Eine Frau will an die Spitze des BR
Katja Wildermuth muss sich gegen zwei Männer durchsetzen, um Intendantin zu werden
München Wenn der BR-Rundfunkrat am 22. Oktober eine Intendantin oder einen Intendanten für die öffentlich-rechtliche Landesrundfunkanstalt wählt, dann ist das eine Richtungsentscheidung. Vereinfacht könnte man sagen: Wird von einer Nachfolgerin, einem Nachfolger Ulrich Wilhelms das Signal „Weiter so“ausgehen oder das Signal „frischer Wind“?
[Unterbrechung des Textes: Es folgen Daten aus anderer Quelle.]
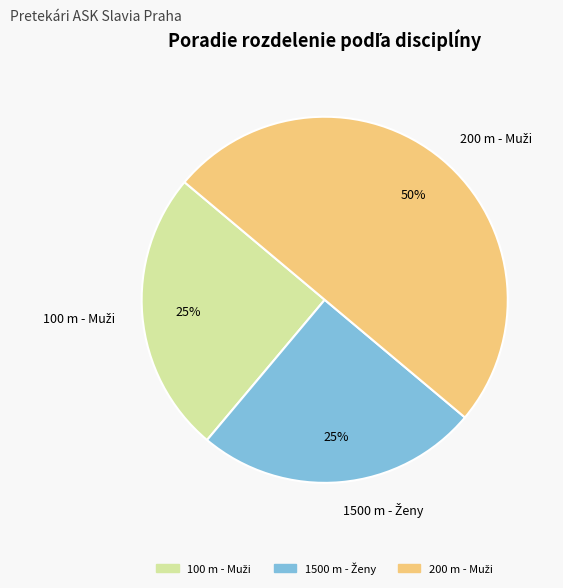

To the nearest percent, what is the average slice percentage?

33%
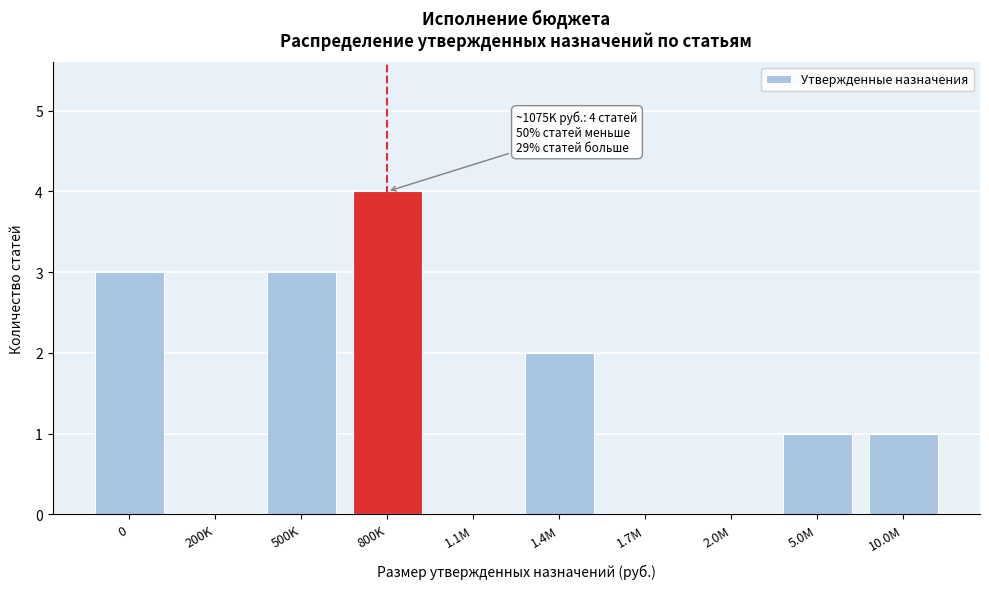

Reading right to left, extract all data points from this chart.

10.0M=1	5.0M=1	2.0M=0	1.7M=0	1.4M=2	1.1M=0	800K=4	500K=3	200K=0	0=3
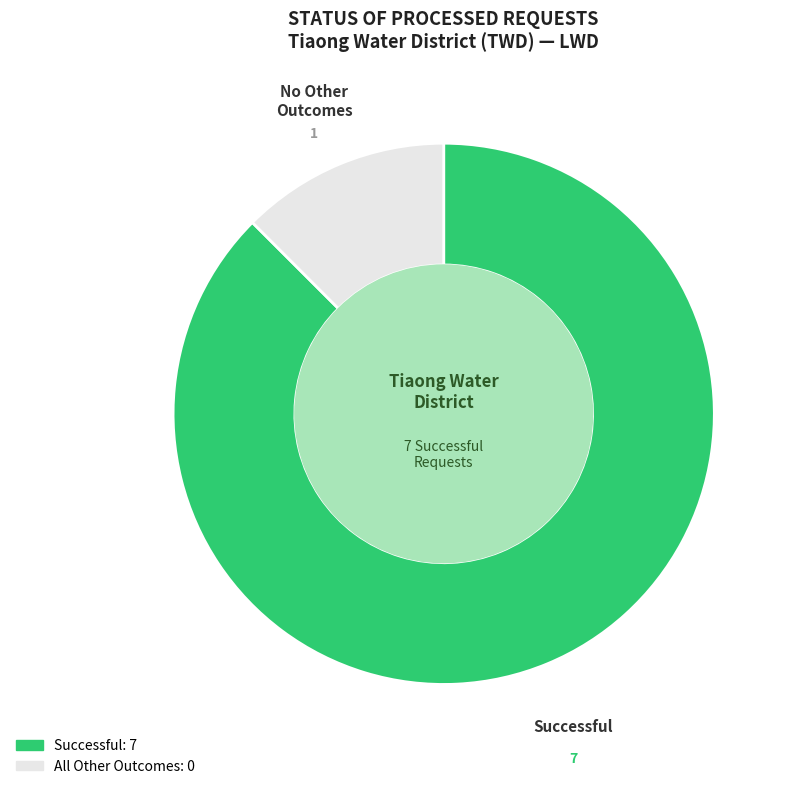

Is there any slice that represents more than half of the pie?

Yes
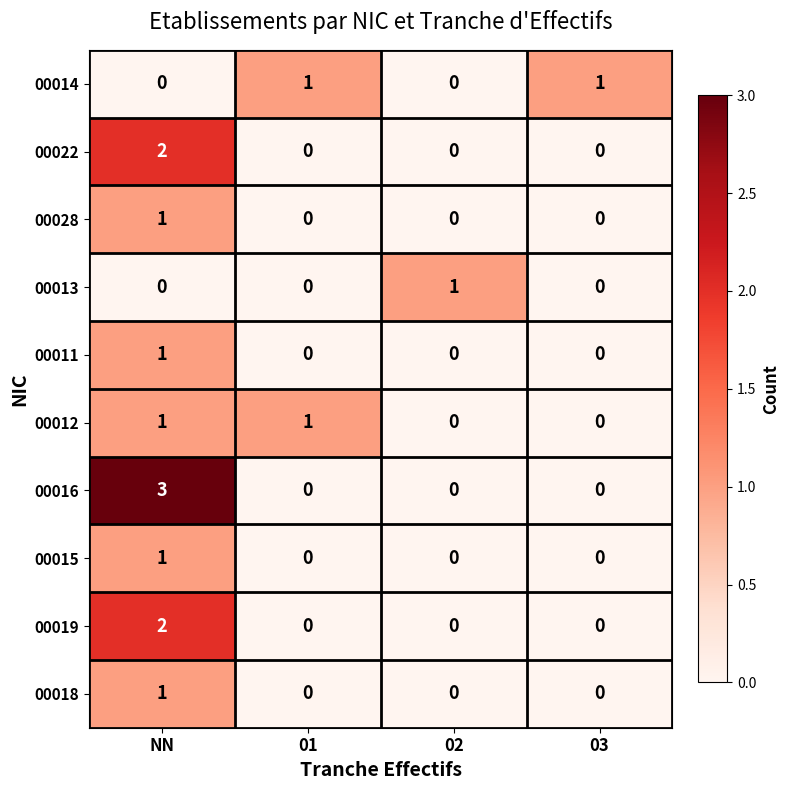

How many positive values does the 00015 series have?

1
Die 50 Mitglieder des Aufsichtsgremiums BR-Rundfunkrat, die die wichtigen politischen, weltanschaulichen und gesellschaftlichen Gruppen des Freistaats vertreten, entscheiden in geheimer Wahl und mit einfacher Mehrheit. Dabei sind die Rollen der drei Kandidaten für den Chefposten, deren Namen am vergangenen Donnerstag offiziell bekannt gegeben wurden, nach Recherchen unserer Redaktion bereits klar verteilt. Der gebürtige Augsburger Christian Vogg, Chief Data
Officer und Bereichsleiter Dokumentation und Archive beim öffentlich-rechtlichen Schweizer Radio und Fernsehen (SRF), gilt als Außenseiter. Bleiben Katja Wildermuth, Programmdirektorin des Mitteldeutschen Rundfunks (MDR), und Albrecht Frenzel, Verwaltungsdirektor des BR. Wildermuth wäre die erste Intendantin in der Geschichte des Senders. Und nicht nur für das BR-Frauennetzwerk „Female for Future“eine „zeitgemäße Entscheidung“, „die unsere Gesellschaft
nachhaltig verändert“. In der Tat schien es eine Art Konsens gegeben zu haben, dass es Zeit für eine Frau an der Spitze des BR sei. Der Rundfunkratsvorsitzende hatte sich ebenfalls dahingehend geäußert.
Doch bereits wenige Tage nach Bekanntgabe von Wildermuths Kandidatur erscheint es fraglich, ob ihr tatsächlich die Favoritenrolle zukommt. Zu hören ist, dass wahrscheinlich erst am Wahltag Gewissheit herrschen werde.
Das liegt unter anderem an der Besetzung des Rundfunkrats – und der schwierigen Vorhersagbarkeit, welche Allianzen sich im Vorfeld der Wahl bilden könnten. Neben etwaigen parteipolitischen Interessen seiner Mitglieder mit Parteibuch ist auch die „Kaktus-Gruppe“– eine informelle Gruppierung von bis zu 23 parteiungebundenen Mitgliedern – in ihrem Wahlverhalten bei Weitem nicht so ausrechenbar, wie mancher vermuten könnte. Sie ist kein Block. In der Kaktus-Gruppe gibt es Sympathien für Wildermuth, einzig die Grünen im Rundfunkrat haben sich bisher aber öffentlich für sie ausgesprochen. Die Wahl Wildermuths wäre aus ihrer Sicht nicht nur ein Erfolg in Sachen Gleichstellung, die 55-Jährige vereine auch Managementfähigkeiten mit journalistischem Wissen. Beim MDR habe sie zudem die Verschmelzung der Bereiche Fernsehen, Hörfunk und Online mitgestaltet – ein Prozess, in dem sich der BR noch befindet.
Allerdings ist dessen Verwaltungsdirektor Frenzel ein überaus starker Konkurrent für sie. Er ist innerhalb des BR als Finanzfachmann anerkannt, selbst wenn Kritiker in ihm einen „Sparkommissar“sehen. Gerade dies könnte aber den Ausschlag für seine Wahl geben. Der Spardruck auf den BR ist enorm – und er wird weitaus größer werden, sollte es zu Jahresbeginn 2021 nicht zu einer Erhöhung des Rundfunkbeitrags kommen – und das ist ein durchaus realistisches Szenario.